Song, a lifelong gamer who dropped out of a doctoral program to pursue AI, represents a new wave of Chinese founders moving beyond the "wrapper" applications of the early LLM era. His ambition is to build a "TikTok for 3D content," a social platform where users can share and interact with AI-generated virtual environments. This vision places Vast in direct competition with established giants like Tencent Holdings, which recently open-sourced its own Hunyuan 3D world model, and Google’s DeepMind division.
The valuation surge reflects a broader shift in venture capital sentiment within China. While the initial frenzy around large language models (LLMs) has cooled, investors are now gravitating toward specialized "vertical" AI that offers clear utility in gaming, industrial design, and spatial computing. Primavera Capital Group, an early backer of Vast, significantly increased its stake in this round, signaling confidence in the startup’s ability to maintain a technical lead over open-source alternatives.

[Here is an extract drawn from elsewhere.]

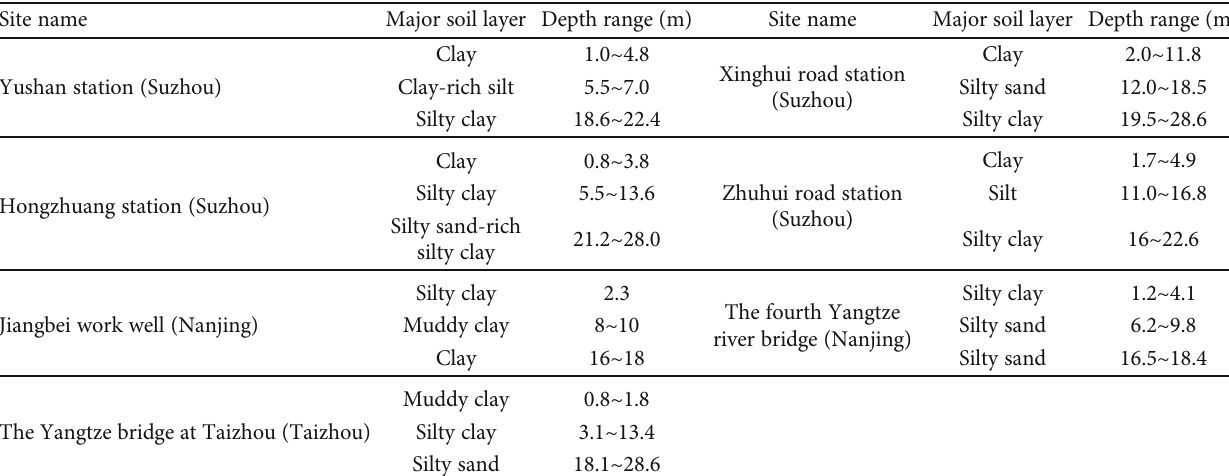
and ellipse are presented in terms of dash-dotted line, dot- ted line, and heavy solid line shown in Figure 1. Through curve fi tting, the “ best- fi t ” expressions for the arc, parabola, and ellipse to the data collected by Elsworth and Lee [15] are given by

However, the path to dominance is fraught with technical and regulatory hurdles. Analysts at Orient Jiafu, a participant in the Series A, noted that while Vast currently holds a "state-of-the-art" (SOTA) position in 3D foundation models, the computational costs of generating complex 3D environments remain prohibitively high for mass-market social media applications. Furthermore, the startup must navigate increasingly stringent data security and content moderation rules governing generative AI in China, which could complicate the rollout of its planned user-generated content platform.
The success of Vast also highlights the growing influence of the "MiniMax mafia"—a group of former employees and founders from the early AI unicorn who are now seeding a second generation of startups. Song’s pedigree as a co-founder of MiniMax provided the necessary credibility to secure massive compute resources and top-tier engineering talent in a market where both are in short supply. As U.S. President Trump’s administration continues to tighten export controls on high-end semiconductors, Vast’s ability to optimize its models for domestic hardware will be a critical factor in its long-term survival.

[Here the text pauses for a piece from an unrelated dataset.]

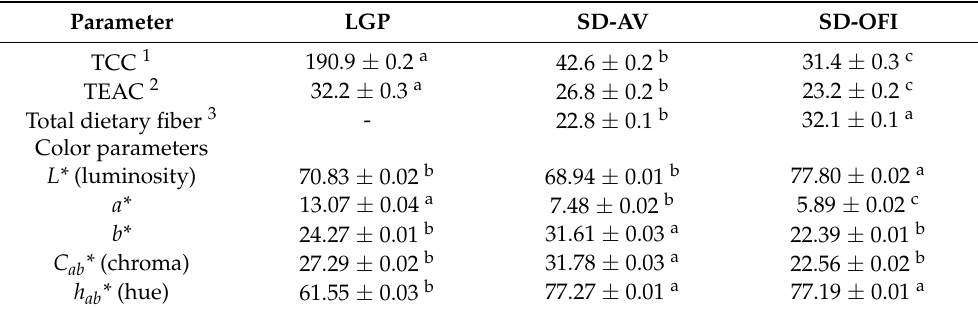
Table 1. Physicochemical characterization of lyophilized guava pulp (LGP) and guava pulp microcap- sules (SD-AV and SD-OFI). Different letters in the same row and column for each parameter indicate a statistical difference ( p < 0.05) between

Despite the optimism, some industry observers remain cautious. The 3D modeling sector has seen previous hype cycles, most notably during the "metaverse" craze of 2021, which failed to deliver sustainable consumer products. Whether Vast can translate its technical prowess into a daily-use consumer platform remains the central question for its new investors. For now, the company is focused on the launch of its first "world model" later this year, a move intended to bridge the gap between static 3D objects and dynamic, interactive virtual spaces.